Problem to work on:
Using the data that follows, give the number of lines where the string "Duguay" occurs, and nothing else.

Records for the task:
● ● ● ● ●
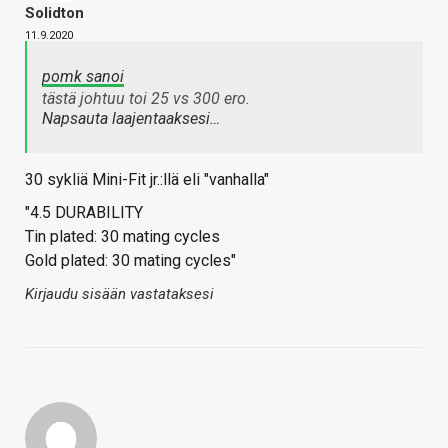
Solidton
11.9.2020
pomk sanoi
tästä johtuu toi 25 vs 300 ero.
Napsauta laajentaaksesi…
30 sykliä Mini-Fit jr.:llä eli "vanhalla"
"4.5 DURABILITY
Tin plated: 30 mating cycles
Gold plated: 30 mating cycles"
Kirjaudu sisään vastataksesi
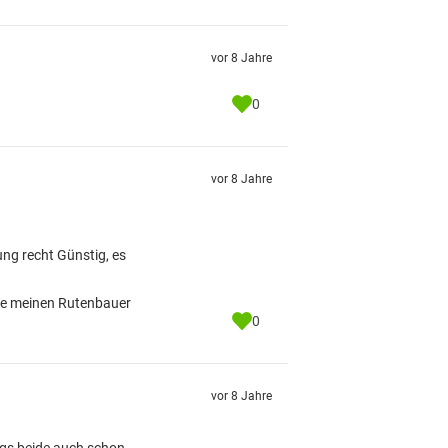
vor 8 Jahre
0
vor 8 Jahre
ung recht Günstig, es
rde meinen Rutenbauer
0
vor 8 Jahre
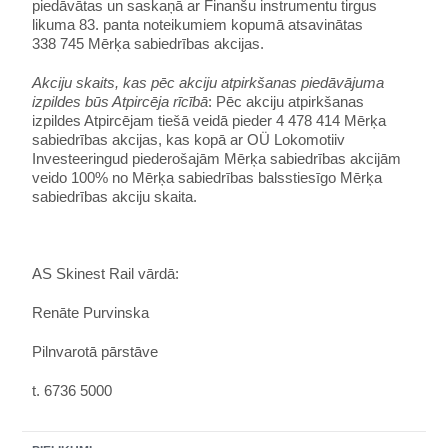
piedāvātas un saskaņā ar Finanšu instrumentu tirgus
likuma 83. panta noteikumiem kopumā atsavinātas
338 745 Mērķa sabiedrības akcijas.
Akciju skaits, kas pēc akciju atpirkšanas piedāvājuma
izpildes būs Atpircēja rīcībā
: Pēc akciju atpirkšanas
izpildes Atpircējam tiešā veidā pieder 4 478 414 Mērķa
sabiedrības akcijas, kas kopā ar OÜ Lokomotiiv
Investeeringud piederošajām Mērķa sabiedrības akcijām
veido 100% no Mērķa sabiedrības balsstiesīgo Mērķa
sabiedrības akciju skaita.
AS Skinest Rail vārdā:
Renāte Purvinska
Pilnvarotā pārstāve
t. 6736 5000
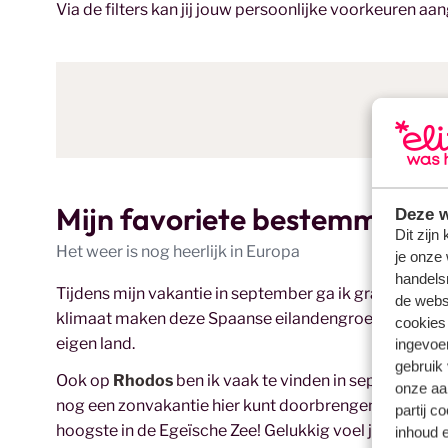
Via de filters kan jij jouw persoonlijke voorkeuren aa
Mijn favoriete bestemmingen
Deze w
Dit zijn
Het weer is nog heerlijk in Europa
je onze 
handels
Tijdens mijn vakantie in september ga ik graag naar 
de websi
klimaat maken deze Spaanse eilandengroep een idea
cookies
eigen land.
ingevoe
gebruik
Ook op
Rhodos
ben ik vaak te vinden in september. I
onze aa
nog een zonvakantie hier kunt doorbrengen. De temper
partij c
hoogste in de Egeïsche Zee! Gelukkig voel je wel een 
inhoud e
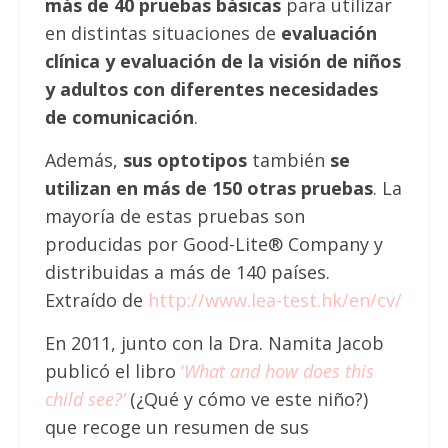
más de 40 pruebas básicas
para utilizar
en distintas situaciones de
evaluación
clínica y evaluación de la visión de niños
y adultos con diferentes necesidades
de comunicación
.
Además,
sus optotipos
también
se
utilizan en más de 150 otras pruebas
. La
mayoría de estas pruebas son
producidas por Good-Lite® Company y
distribuidas a más de 140 países.
Extraído de
http://www.lea-test.hk/en/cv/
En 2011, junto con la Dra. Namita Jacob
publicó el libro
‘
What and how does this
child see?’
(¿Qué y cómo ve este niño?)
que recoge un resumen de sus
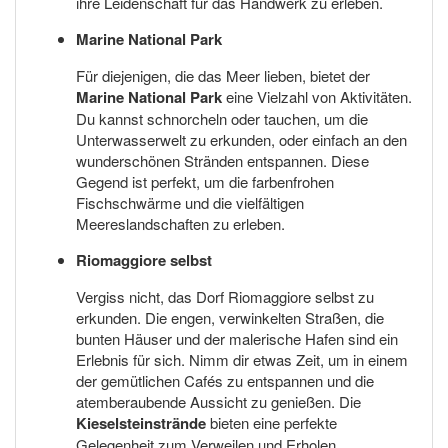
ihre Leidenschaft für das Handwerk zu erleben.
Marine National Park
Für diejenigen, die das Meer lieben, bietet der
Marine National Park
eine Vielzahl von Aktivitäten.
Du kannst schnorcheln oder tauchen, um die
Unterwasserwelt zu erkunden, oder einfach an den
wunderschönen Stränden entspannen. Diese
Gegend ist perfekt, um die farbenfrohen
Fischschwärme und die vielfältigen
Meereslandschaften zu erleben.
Riomaggiore selbst
Vergiss nicht, das Dorf Riomaggiore selbst zu
erkunden. Die engen, verwinkelten Straßen, die
bunten Häuser und der malerische Hafen sind ein
Erlebnis für sich. Nimm dir etwas Zeit, um in einem
der gemütlichen Cafés zu entspannen und die
atemberaubende Aussicht zu genießen. Die
Kieselsteinstrände
bieten eine perfekte
Gelegenheit zum Verweilen und Erholen.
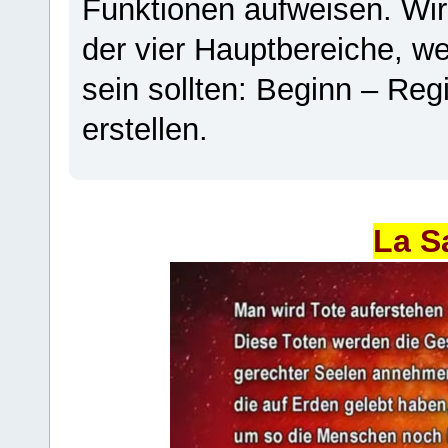
Funktionen aufweisen. Wir
der vier Hauptbereiche, w
sein sollten: Beginn – Regi
erstellen.
La S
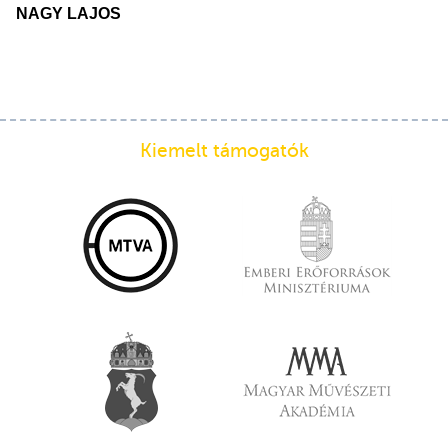
NAGY LAJOS
Kiemelt támogatók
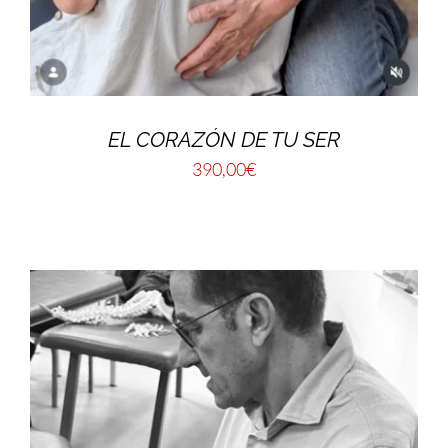
EL CORAZÓN DE TU SER
390,00
€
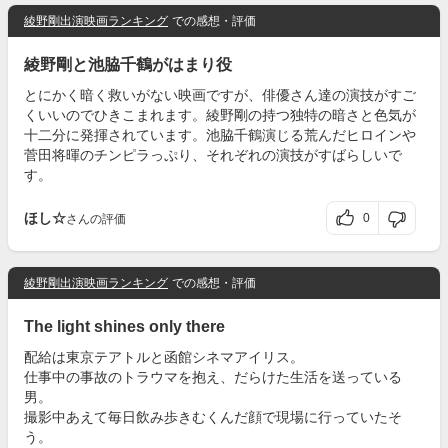
綾野剛出演映画ランキング
での感想・評価
綾野剛と池脇千鶴がはまり役
とにかく暗く救いがない映画ですが、俳優さん達の演技がすご
くいいのでひきこまれます。綾野剛の持つ独特の暗さと色気が
十二分に発揮されています。池脇千鶴演じる荒んだヒロインや
菅田将暉のチンピラっぷり、それぞれの演技がすばらしいで
す。
ほし☆
0
さんの評価
綾野剛出演映画ランキング
での感想・評価
The light shines only there
配給は東京テアトルと函館シネマアイリス。
仕事中の事故のトラウマを抱え、だらけた生活を送っている
男。
撮影中あえて毎日飲み歩きむくんだ顔で現場に行っていたそ
う。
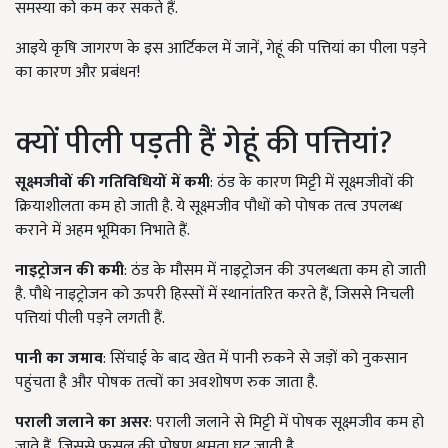
समस्या को कम कर सकते हैं.
आइये कृषि जागरण के इस आर्टिकल में जानें, गेहूं की पत्तियां का पीला पड़ने
का कारण और प्रबंधन!
क्यों पीली पड़ती हैं गेहूं की पत्तियां?
सूक्ष्मजीवों की गतिविधियों में कमी
: ठंड के कारण मिट्टी में सूक्ष्मजीवों की
क्रियाशीलता कम हो जाती है. ये सूक्ष्मजीव पौधों को पोषक तत्व उपलब्ध
कराने में अहम भूमिका निभाते हैं.
नाइट्रोजन की कमी
: ठंड के मौसम में नाइट्रोजन की उपलब्धता कम हो जाती
है. पौधे नाइट्रोजन को ऊपरी हिस्सों में स्थानांतरित करते हैं, जिससे निचली
पत्तियां पीली पड़ने लगती हैं.
पानी का जमाव
: सिंचाई के बाद खेत में पानी रुकने से जड़ों को नुकसान
पहुंचता है और पोषक तत्वों का अवशोषण रुक जाता है.
पराली जलाने का असर
: पराली जलाने से मिट्टी में पोषक सूक्ष्मजीव कम हो
जाते हैं, जिससे फसल की पोषण क्षमता घट जाती है.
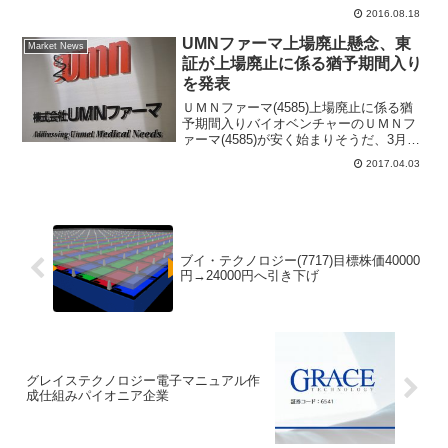
2016.08.18
UMNファーマ上場廃止懸念、東
Market News
証が上場廃止に係る猶予期間入り
を発表
ＵＭＮファーマ(4585)上場廃止に係る猶
予期間入りバイオベンチャーのＵＭＮフ
ァーマ(4585)が安く始まりそうだ、3月31
日に東京証券取引所は、ＵＭＮファーマ
2017.04.03
上場廃止に係る猶予期間に入ると発表し
た。上場廃止に係る猶予期間入りの理由
は本日同...
ブイ・テクノロジー(7717)目標株価40000
円→24000円へ引き下げ
グレイステクノロジー電子マニュアル作
成仕組みパイオニア企業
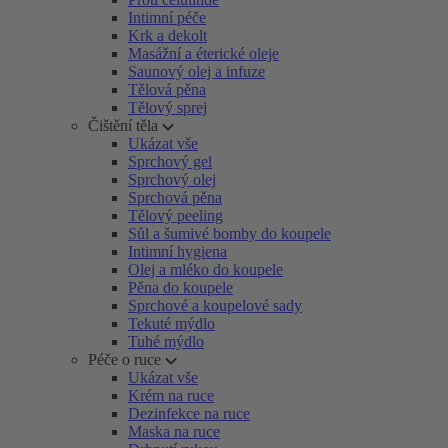
Intimní péče
Krk a dekolt
Masážní a éterické oleje
Saunový olej a infuze
Tělová pěna
Tělový sprej
Čištění těla
Ukázat vše
Sprchový gel
Sprchový olej
Sprchová pěna
Tělový peeling
Sůl a šumivé bomby do koupele
Intimní hygiena
Olej a mléko do koupele
Pěna do koupele
Sprchové a koupelové sady
Tekuté mýdlo
Tuhé mýdlo
Péče o ruce
Ukázat vše
Krém na ruce
Dezinfekce na ruce
Maska na ruce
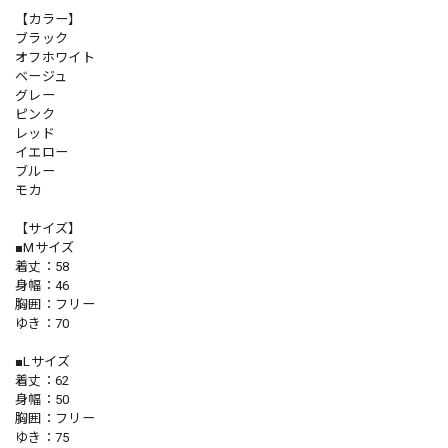
【カラー】
ブラック
オフホワイト
ベージュ
グレー
ピンク
レッド
イエロー
ブルー
モカ
【サイズ】
■Mサイズ
着丈：58
身幅：46
胸囲：フリー
ゆき：70
■Lサイズ
着丈：62
身幅：50
胸囲：フリー
ゆき：75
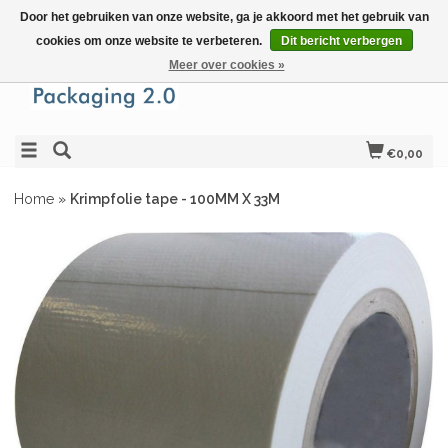
Door het gebruiken van onze website, ga je akkoord met het gebruik van
cookies om onze website te verbeteren.
Dit bericht verbergen
Meer over cookies »
€0,00
Home
»
Krimpfolie tape - 100MM X 33M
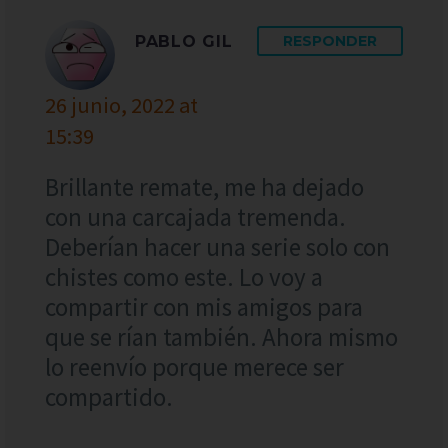
PABLO GIL
RESPONDER
26 junio, 2022 at
15:39
Brillante remate, me ha dejado
con una carcajada tremenda.
Deberían hacer una serie solo con
chistes como este. Lo voy a
compartir con mis amigos para
que se rían también. Ahora mismo
lo reenvío porque merece ser
compartido.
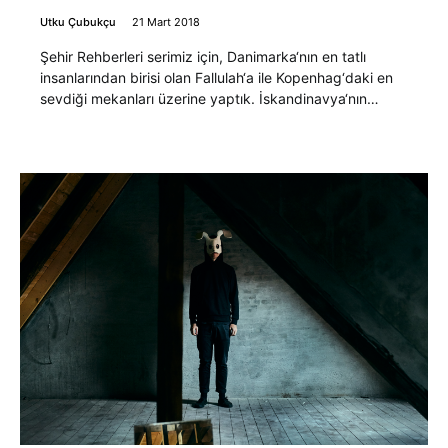
Utku Çubukçu
21 Mart 2018
Şehir Rehberleri serimiz için, Danimarka‘nın en tatlı
insanlarından birisi olan Fallulah‘a ile Kopenhag‘daki en
sevdiği mekanları üzerine yaptık. İskandinavya‘nın…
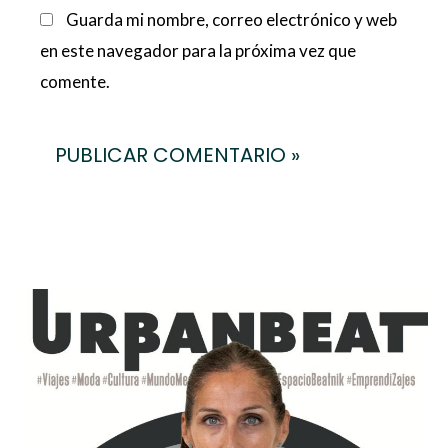
Guarda mi nombre, correo electrónico y web
en este navegador para la próxima vez que
comente.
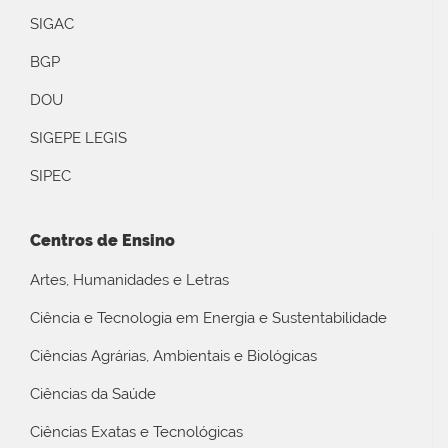
SIGAC
BGP
DOU
SIGEPE LEGIS
SIPEC
Centros de Ensino
Artes, Humanidades e Letras
Ciência e Tecnologia em Energia e Sustentabilidade
Ciências Agrárias, Ambientais e Biológicas
Ciências da Saúde
Ciências Exatas e Tecnológicas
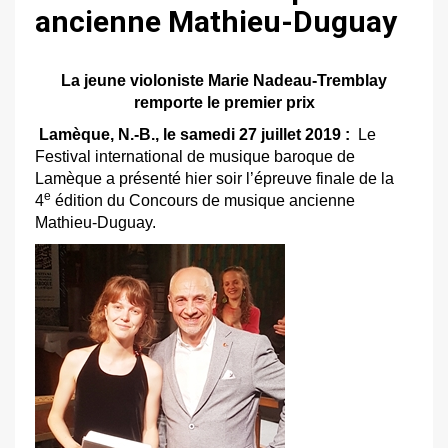
ancienne Mathieu-Duguay
La jeune violoniste Marie Nadeau-Tremblay
remporte le premier prix
Lamèque, N.-B., le samedi 27 juillet 2019 :
Le
Festival international de musique baroque de
Lamèque a présenté hier soir l’épreuve finale de la
e
4
édition du Concours de musique ancienne
Mathieu-Duguay.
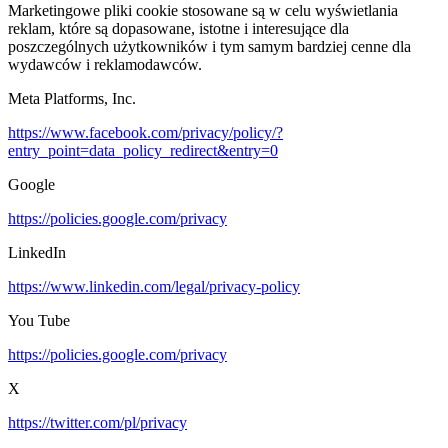
Marketingowe pliki cookie stosowane są w celu wyświetlania
reklam, które są dopasowane, istotne i interesujące dla
poszczególnych użytkowników i tym samym bardziej cenne dla
wydawców i reklamodawców.
Meta Platforms, Inc.
https://www.facebook.com/privacy/policy/?
entry_point=data_policy_redirect&entry=0
Google
https://policies.google.com/privacy
LinkedIn
https://www.linkedin.com/legal/privacy-policy
You Tube
https://policies.google.com/privacy
X
https://twitter.com/pl/privacy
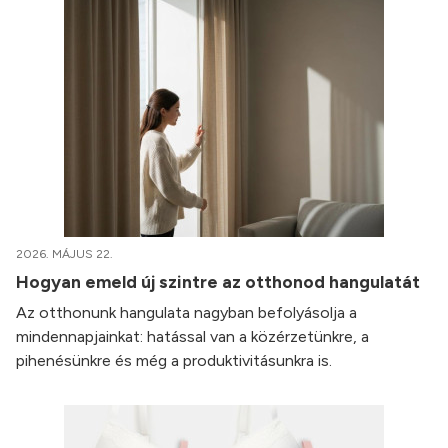
2026. MÁJUS 22.
Hogyan emeld új szintre az otthonod hangulatát
Az otthonunk hangulata nagyban befolyásolja a
mindennapjainkat: hatással van a közérzetünkre, a
pihenésünkre és még a produktivitásunkra is.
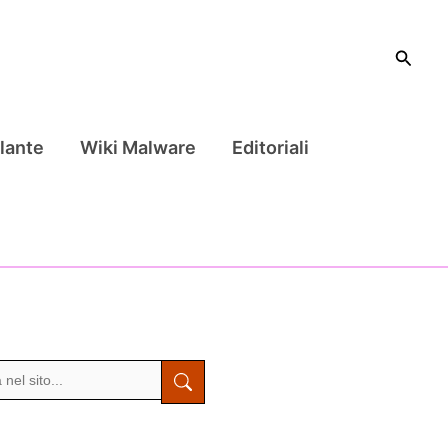
Cerca
lante
Wiki Malware
Editoriali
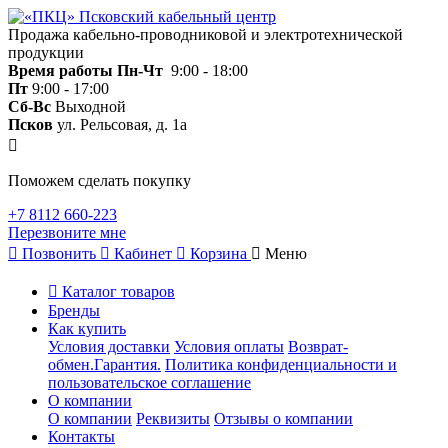
Продажа кабельно-проводниковой и электротехнической
продукции
Время работы
Пн-Чт
9:00 - 18:00
Пт
9:00 - 17:00
Сб-Вс
Выходной
Псков
ул. Рельсовая, д. 1а
Поможем сделать покупку
+7 8112 660-223
Перезвоните мне
Позвонить
Кабинет
Корзина
Меню
Каталог товаров
Бренды
Как купить
Условия доставки
Условия оплаты
Возврат-
обмен.Гарантия.
Политика конфиденциальности и
пользовательское соглашение
О компании
О компании
Реквизиты
Отзывы о компании
Контакты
● ● ● ● ●
Answer to the exercise:
2